We should all be able to sleep soundly knowing that “protect and serve” isn’t merely a slogan, but a way of life. Instead, it’s a lie.

Are the police preventing crime? Recent revelations about the Nashville bomber give a worrisome answer amid reports that law enforcement had received several warnings about Anthony Quinn Warner’s intentions to commit crimes of domestic terrorism, yet failed to act on them until it was too late.

Domestic abuse survivors are less likely to call police to protect them, due to the perceived and real fear about policing failures: Nearly 80 percent of survivors who had not previously called police would still not do so in the future, and 1 in 4 women report police officers arresting them instead of their abusers. The idea that more police can prevent more crime lacks substantial evidence, as major U.S. cities have experienced a decline in violent crime even while the numbers of officers on the force have gone down.

Are the police solving crime? Certainly not to the levels that consistent budget increases would indicate. Only 46 percent of violent crimes are cleared by law enforcement. That number plummets to 18 percent for property crimes, which constitute the vast majority of criminal incidents. Should any civilian employee like you or I achieve an annual 18 percent success rate, we’d most likely not enjoy a raise — we'd more likely be fired. Public servants, especially those armed with firepower and tear gas, should be held to the highest standards. Instead, they are often excused from even the most basic standards the rest of us endure.

Is this system deterring crime? Once again, the answer is a resounding no. Supporters of this concept believe that the tens of billions of dollars the U.S. spends on being the world’s largest incarcerator deters crime by keeping people with criminal histories removed from society, and/or deters criminal activity with the threat of jail.

However, this expensive and inhumane solution renders little of that true. Vera Institute of Justice research indicates that “increases in incarceration rates have a small impact on crime rates,” and may actually “increase crime in certain circumstances. In states with high incarceration rates and neighborhoods with concentrated incarceration, the increased use of incarceration may be associated with increased crime.”

Government could do far more by investing in social safety nets and services that create healthy communities from the ground up than spending more on jails and prisons.

Instead, the police are too often causing crime. Police violence is deeply racialized — this we know. And yet it should concern every American — not just the Black ones — that our tax dollars pay into a system that kills over 1,000 people annually, and injures and assaults far more. Each incident is tragic, unjust and entirely preventable. And such a reality is an insult to the democracy we claim to hold dear.

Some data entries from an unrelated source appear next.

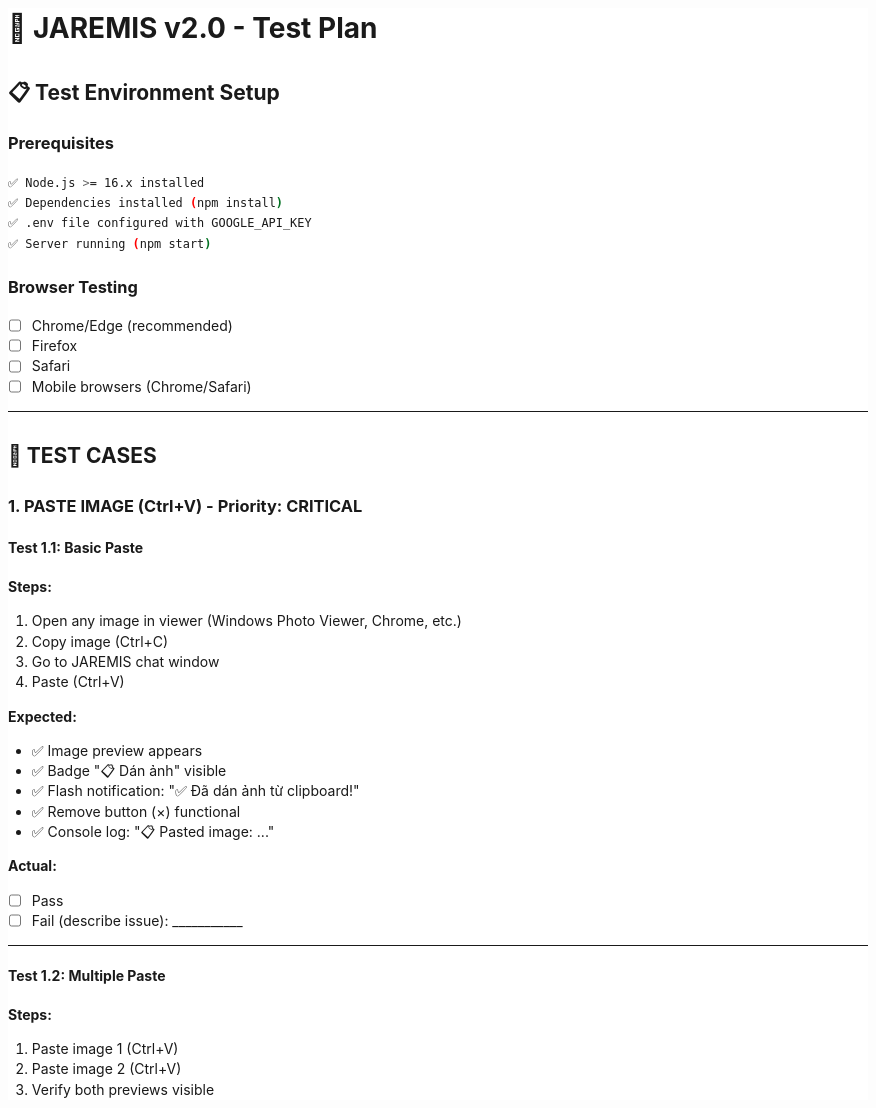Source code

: # 🧪 JAREMIS v2.0 - Test Plan

## 📋 Test Environment Setup

### Prerequisites
```bash
✅ Node.js >= 16.x installed
✅ Dependencies installed (npm install)
✅ .env file configured with GOOGLE_API_KEY
✅ Server running (npm start)
```

### Browser Testing
- [ ] Chrome/Edge (recommended)
- [ ] Firefox
- [ ] Safari
- [ ] Mobile browsers (Chrome/Safari)

---

## 🎯 TEST CASES

### 1. PASTE IMAGE (Ctrl+V) - Priority: CRITICAL

#### Test 1.1: Basic Paste
**Steps:**
1. Open any image in viewer (Windows Photo Viewer, Chrome, etc.)
2. Copy image (Ctrl+C)
3. Go to JAREMIS chat window
4. Paste (Ctrl+V)

**Expected:**
- ✅ Image preview appears
- ✅ Badge "📋 Dán ảnh" visible
- ✅ Flash notification: "✅ Đã dán ảnh từ clipboard!"
- ✅ Remove button (×) functional
- ✅ Console log: "📋 Pasted image: ..."

**Actual:**
- [ ] Pass
- [ ] Fail (describe issue): ___________

---

#### Test 1.2: Multiple Paste
**Steps:**
1. Paste image 1 (Ctrl+V)
2. Paste image 2 (Ctrl+V)
3. Verify both previews visible
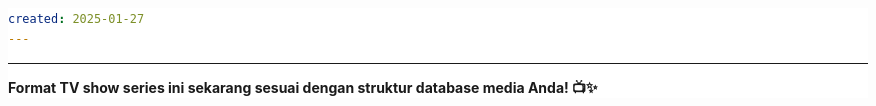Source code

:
 ```yaml
created: 2025-01-27
---
```

---

**Format TV show series ini sekarang sesuai dengan struktur database media Anda! 📺✨**

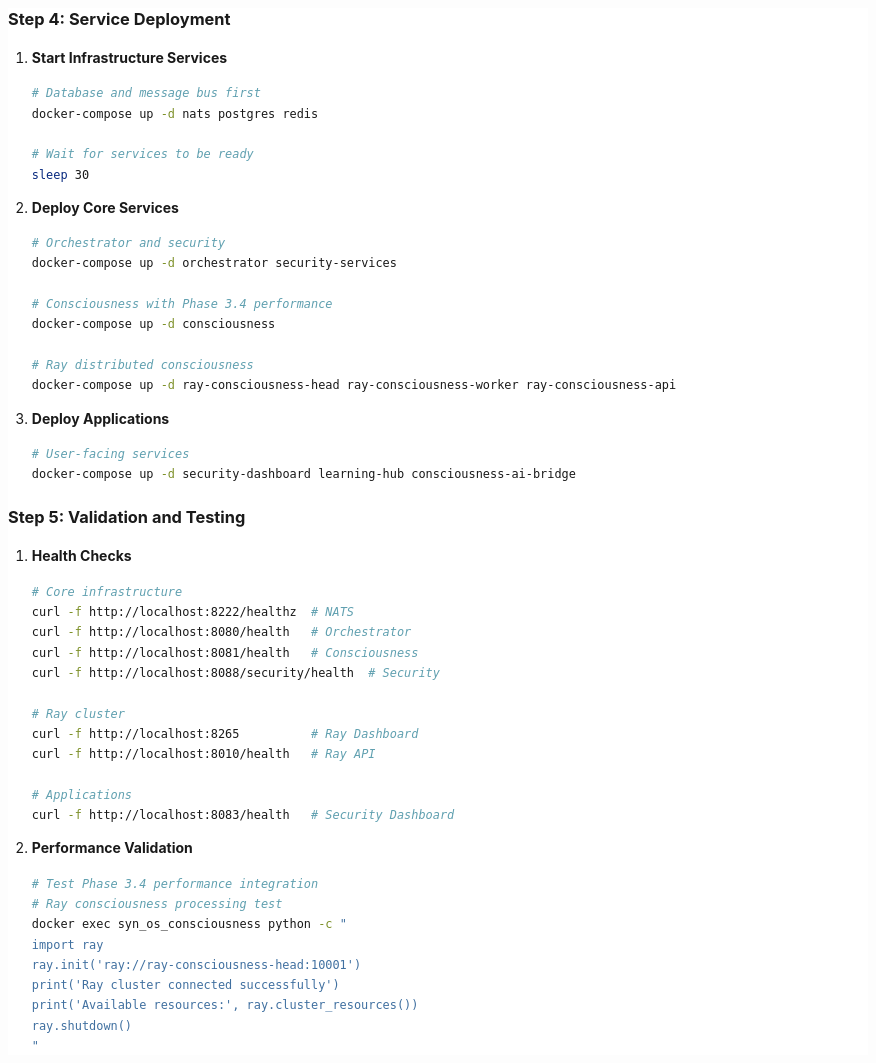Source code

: ### **Step 4: Service Deployment**

1. **Start Infrastructure Services**
   ```bash
   # Database and message bus first
   docker-compose up -d nats postgres redis
   
   # Wait for services to be ready
   sleep 30
   ```

2. **Deploy Core Services**
   ```bash
   # Orchestrator and security
   docker-compose up -d orchestrator security-services
   
   # Consciousness with Phase 3.4 performance
   docker-compose up -d consciousness
   
   # Ray distributed consciousness
   docker-compose up -d ray-consciousness-head ray-consciousness-worker ray-consciousness-api
   ```

3. **Deploy Applications**
   ```bash
   # User-facing services
   docker-compose up -d security-dashboard learning-hub consciousness-ai-bridge
   ```

### **Step 5: Validation and Testing**

1. **Health Checks**
   ```bash
   # Core infrastructure
   curl -f http://localhost:8222/healthz  # NATS
   curl -f http://localhost:8080/health   # Orchestrator
   curl -f http://localhost:8081/health   # Consciousness
   curl -f http://localhost:8088/security/health  # Security
   
   # Ray cluster
   curl -f http://localhost:8265          # Ray Dashboard
   curl -f http://localhost:8010/health   # Ray API
   
   # Applications
   curl -f http://localhost:8083/health   # Security Dashboard
   ```

2. **Performance Validation**
   ```bash
   # Test Phase 3.4 performance integration
   # Ray consciousness processing test
   docker exec syn_os_consciousness python -c "
   import ray
   ray.init('ray://ray-consciousness-head:10001')
   print('Ray cluster connected successfully')
   print('Available resources:', ray.cluster_resources())
   ray.shutdown()
   "
   ```
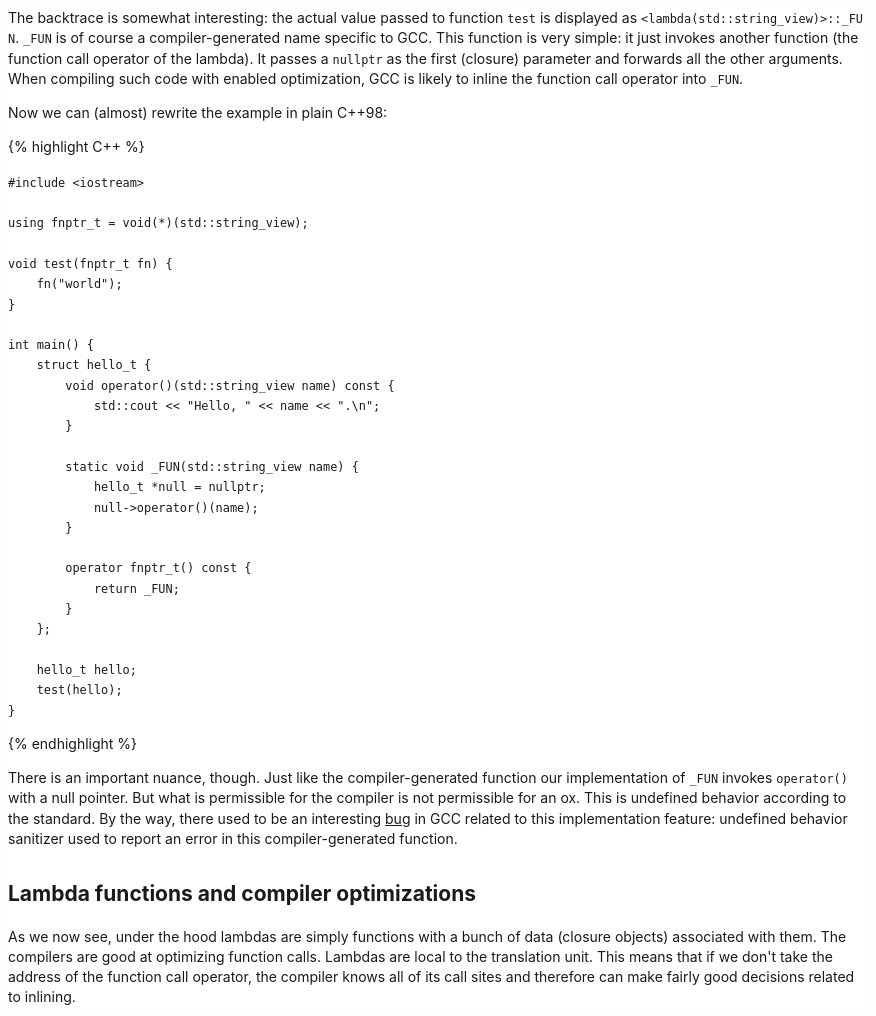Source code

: The backtrace is somewhat interesting: the actual value passed to function `test`
is displayed as `<lambda(std::string_view)>::_FUN`. `_FUN` is of course a
compiler-generated name specific to GCC. This function is very simple: it just
invokes another function (the function call operator of the lambda). It passes
a `nullptr` as the first (closure) parameter and forwards all the other
arguments. When compiling such code with enabled optimization, GCC is likely
to inline the function call operator into `_FUN`.

Now we can (almost) rewrite the example in plain C++98:

{% highlight C++ %}
```
#include <iostream>

using fnptr_t = void(*)(std::string_view);

void test(fnptr_t fn) {
    fn("world");
}

int main() {
    struct hello_t {
        void operator()(std::string_view name) const {
            std::cout << "Hello, " << name << ".\n";
        }

        static void _FUN(std::string_view name) {
            hello_t *null = nullptr;
            null->operator()(name);
        }

        operator fnptr_t() const {
            return _FUN;
        }
    };

    hello_t hello;
    test(hello);
}
```
{% endhighlight %}

There is an important nuance, though. Just like the compiler-generated function
our implementation of `_FUN` invokes `operator()` with a null pointer. But
what is permissible for the compiler is not permissible for an ox. This is
undefined behavior according to the standard. By the way, there used to be
an interesting [bug](https://gcc.gnu.org/bugzilla/show_bug.cgi?id=67941) in
GCC related to this implementation feature: undefined behavior sanitizer used
to report an error in this compiler-generated function.

## Lambda functions and compiler optimizations

As we now see, under the hood lambdas are simply functions with a bunch of data
(closure objects) associated with them. The compilers are good at optimizing
function calls. Lambdas are local to the translation unit. This means that if
we don't take the address of the function call operator, the compiler knows
all of its call sites and therefore can make fairly good decisions related to
inlining.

Other countries similar in development and wealth are doing far better than a supposedly exceptional America at keeping police violence minimal, if existent at all. It should offend our sensibilities each and every time American law enforcement officers harm the very communities through which they derives their power, while the system protects them from accountability or transformation.

If the police aren’t preventing crime, solving crime or deterring crime, and are far too often causing the crime themselves, we would be wise to remove our tacit approval of this institution — along with our society’s deep financial and social investments, and invest in those things that truly keep us safe.

Now is the time to ask better questions. Inquiring which detail justified the death of the latest victim of public servants is as inhumane as it is misguided. Isolated tactical conversations risk the implication that some killings by police are permissible. So I ask you, when is it permissible for the police to kill your daughter? What details would reasonably justify her death for you?

We, the people, are on the wrong end of a bad deal. These returns fail to justify our investment — because the returns are deadly, just like they were for Breonna Taylor. She saved lives. We owe it to her to save every other Breonna Taylor in her memory.